Although the judge's experts turned out to be a gift to the defense, Novartis counsel Hollingsworth didn't like handing legal proceedings over to outsiders, either. He says he would rather have a judge listen to courtroom interrogation to assess whether an expert like Kulig makes the scientific cut. "That's best left to cross-examining at a Daubert hearing," Hollingsworth says.

The judge, now retired, is satisfied with the process. "It helped," he says. "It gave me the creature comfort of [consulting] people who didn't have an axe to grind."

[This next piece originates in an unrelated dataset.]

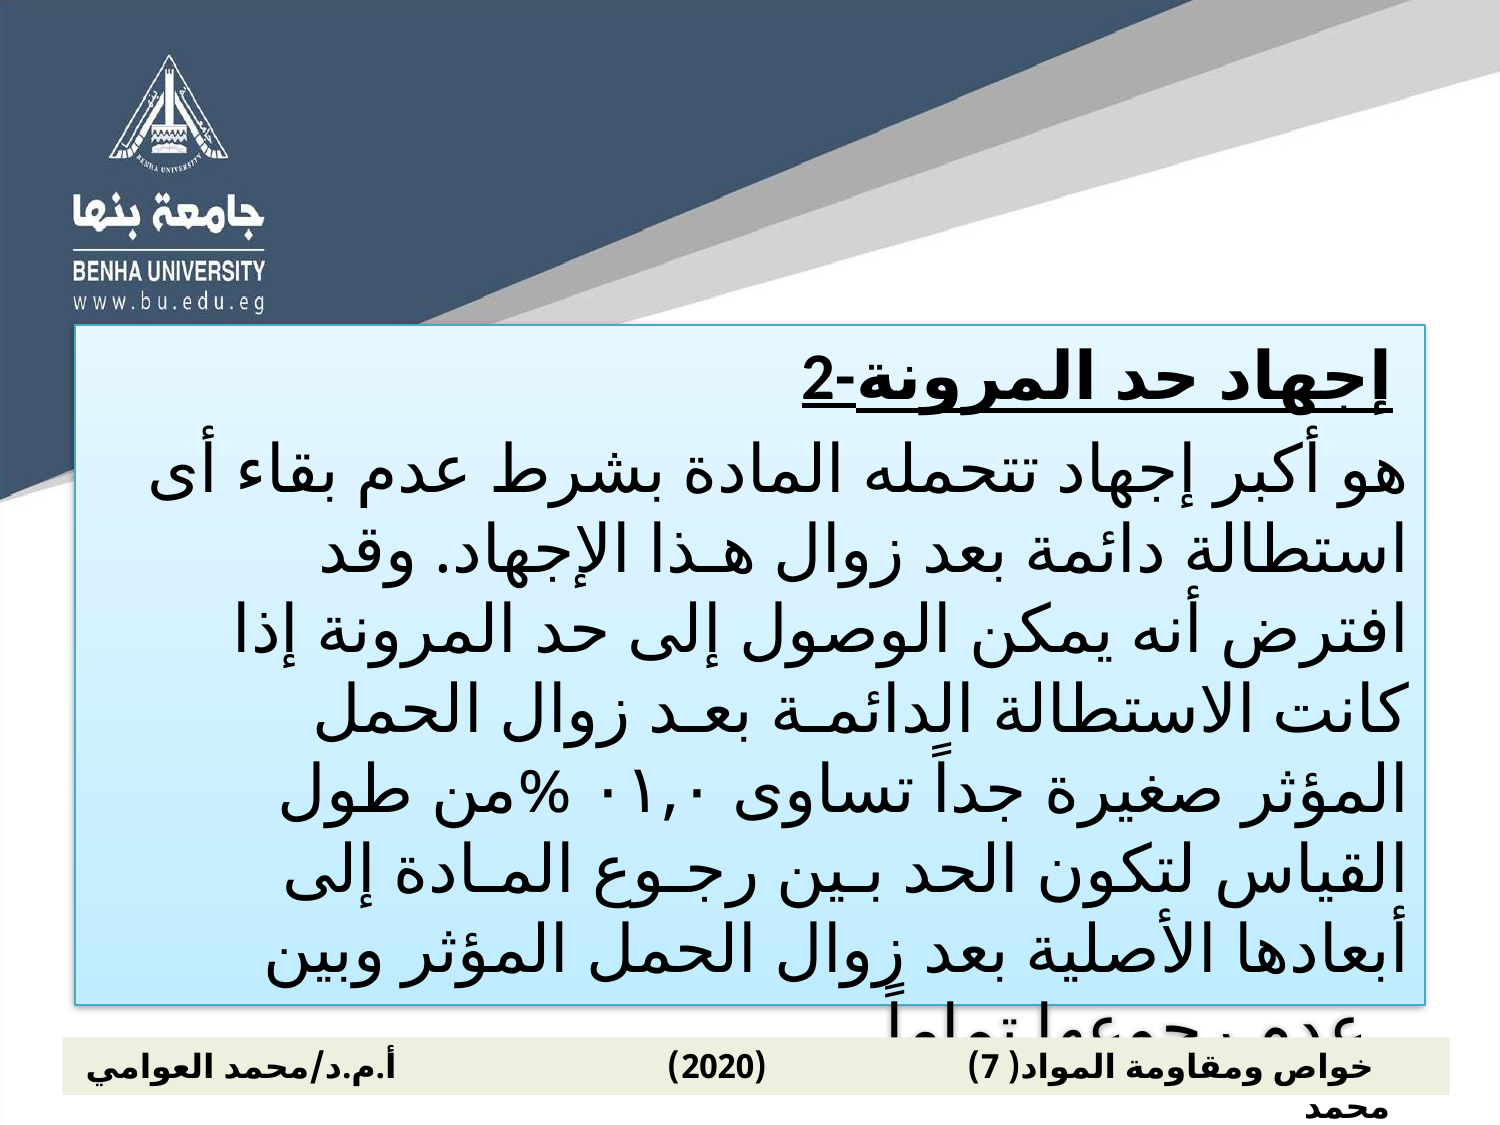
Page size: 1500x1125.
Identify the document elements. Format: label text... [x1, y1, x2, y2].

More than 20 percent of federal judges have used outside experts, says Cecil. "That rate won't rise fast," says Pamela Ann Rymer, a judge on the 9th U.S. Circuit Court of Appeals and advisory committee chair for the Court Appointed Scientific Experts project of the American Association for the Advancement of Science. "Most judges have terrific case management pressure. They may be concerned that bringing another entity into the case is more likely to cause a delay." Ironically, although Lee had hoped that his expert-assisted ruling in the Soldo case would influence Parlodel cases pending in other courts, that didn't happen. The Daubert issues in most of those cases were decided while he waited for his experts' reviews.

Plaintiffs complain that judges, post-Daubert, are overstepping their traditional authority. They certainly exercise it often now. Michael Green, a Wake Forest University School of Law professor who writes often about scientific evidence, says: "There's a fairly dramatic change in the last 15 years from a very much hands-off, laissez-faire battle of the experts before, to judges' intervening a lot now."

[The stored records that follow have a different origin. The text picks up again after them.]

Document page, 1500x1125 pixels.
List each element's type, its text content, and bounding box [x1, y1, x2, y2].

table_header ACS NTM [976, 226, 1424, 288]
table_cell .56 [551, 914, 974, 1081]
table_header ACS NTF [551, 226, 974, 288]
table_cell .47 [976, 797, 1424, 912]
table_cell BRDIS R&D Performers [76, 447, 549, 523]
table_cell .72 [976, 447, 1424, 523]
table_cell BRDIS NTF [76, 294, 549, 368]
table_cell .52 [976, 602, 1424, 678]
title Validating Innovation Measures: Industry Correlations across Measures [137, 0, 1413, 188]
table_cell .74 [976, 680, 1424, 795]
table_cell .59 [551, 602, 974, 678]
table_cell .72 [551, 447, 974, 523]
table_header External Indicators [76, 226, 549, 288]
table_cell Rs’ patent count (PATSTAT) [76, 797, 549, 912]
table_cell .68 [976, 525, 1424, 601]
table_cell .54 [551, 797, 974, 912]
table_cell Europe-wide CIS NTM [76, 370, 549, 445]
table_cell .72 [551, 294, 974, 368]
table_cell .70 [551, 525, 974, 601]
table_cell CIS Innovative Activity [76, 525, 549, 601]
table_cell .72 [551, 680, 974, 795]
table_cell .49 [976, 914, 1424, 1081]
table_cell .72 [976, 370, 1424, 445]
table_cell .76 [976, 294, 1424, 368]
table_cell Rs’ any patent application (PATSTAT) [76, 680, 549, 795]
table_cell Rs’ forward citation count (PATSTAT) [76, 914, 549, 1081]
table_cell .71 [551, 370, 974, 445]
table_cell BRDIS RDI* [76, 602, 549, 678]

But perhaps judges should be intervening more, as science's discussions grow more incomprehensible, and its tools -- genetic engineering, nanotechnology -- grow more intricate and invisible and difficult to explain to nonscientists on juries. Despite Lee's attack on Flockhart's methods, the scientist would help a judge again, because he prefers to argue to a judge, rather than a jury. "It is much easier to compact complex scientific cases before a single judge who is presented with all the information in a relatively short period of time, than it is with a jury, where all the posturing just expands the amount of time -- doubles it, triples it," Flockhart says.

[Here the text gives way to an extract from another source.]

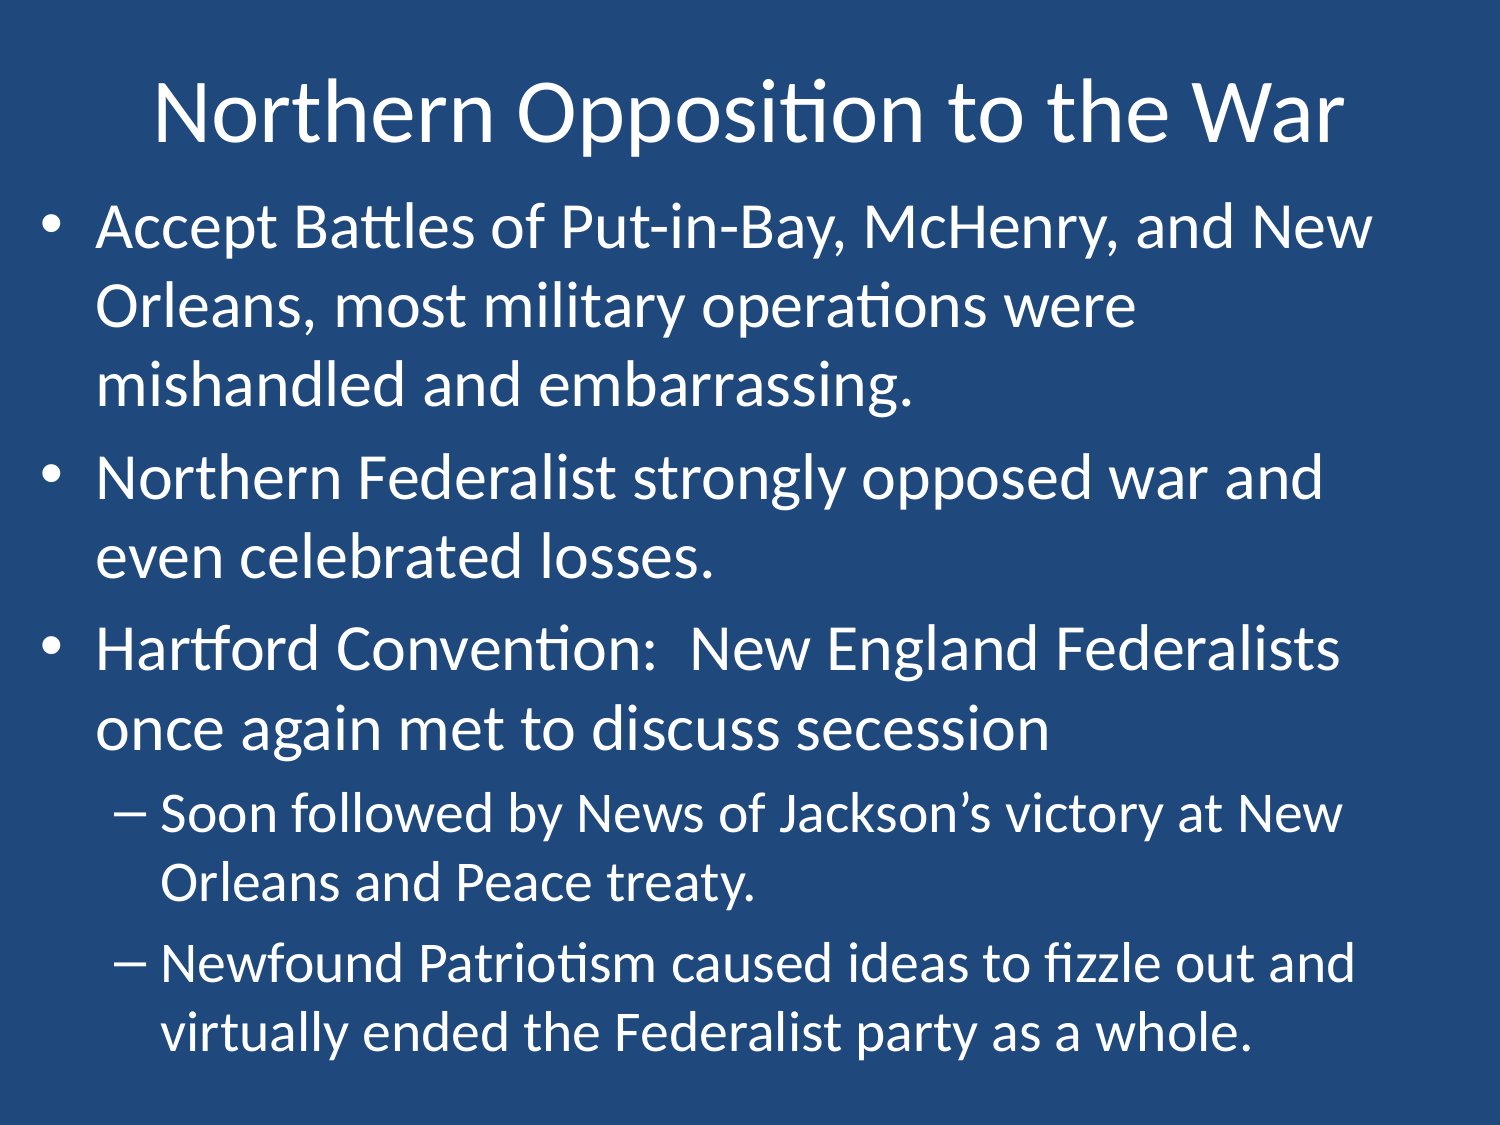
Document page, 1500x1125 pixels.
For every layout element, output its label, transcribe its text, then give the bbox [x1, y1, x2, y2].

list Accept Battles of Put-in-Bay, McHenry, and New Orleans, most military operations were mishandled and embarrassing. Northern Federalist strongly opposed war and even celebrated losses. Hartford Convention: New England Federalists once again met to discuss secession Soon followed by News of Jackson’s victory at New Orleans and Peace treaty. Newfound Patriotism caused ideas to fizzle out and virtually ended the Federalist party as a whole. [24, 174, 1475, 1075]
title Northern Opposition to the War [75, 24, 1425, 174]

Whether or not judges import their own experts into a case, they are learning to think like scientists in one important respect. "Courts are implicitly adopting the extraordinary caution that science has established in determining what counts as significant findings," says Cecil, who edits the Reference Manual on Scientific Evidence, a guide that federal court administrators send to all judges. This caution translates into more decisions to exclude evidence, usually to the detriment of the plaintiff. Thus, "the courts may inadvertently give greater weight to errors favoring defendants' interests rather than errors favoring plaintiffs' interests," Cecil says.

As it happens, Lisa Soldo may not have fared better with a jury of peers. Only two of Weitz & Luxenberg's Parlodel cases have yet made it to a jury. In each, the jury ended up hung, unable to decide.

In the future, plaintiffs like Soldo may find attorneys more reluctant to take their cases, thanks to the expensive battles over science and experts. Defendants file Daubert challenges as a reflex now, says Lee, and not all involve issues as complex as those in the Soldo case. "[Daubert challenges] are definitely on the increase on all kinds of cases," reports the judge, "and on issues -- from what I saw -- that are no-brainers, and the defendants shouldn't have raised them."

In the end, Novartis dodged a litigation bullet. Parlodel is no longer sold to nursing mothers. And Lisa Soldo, who has since remarried, is no closer to knowing what went wrong after following her doctor's orders one day in 1991.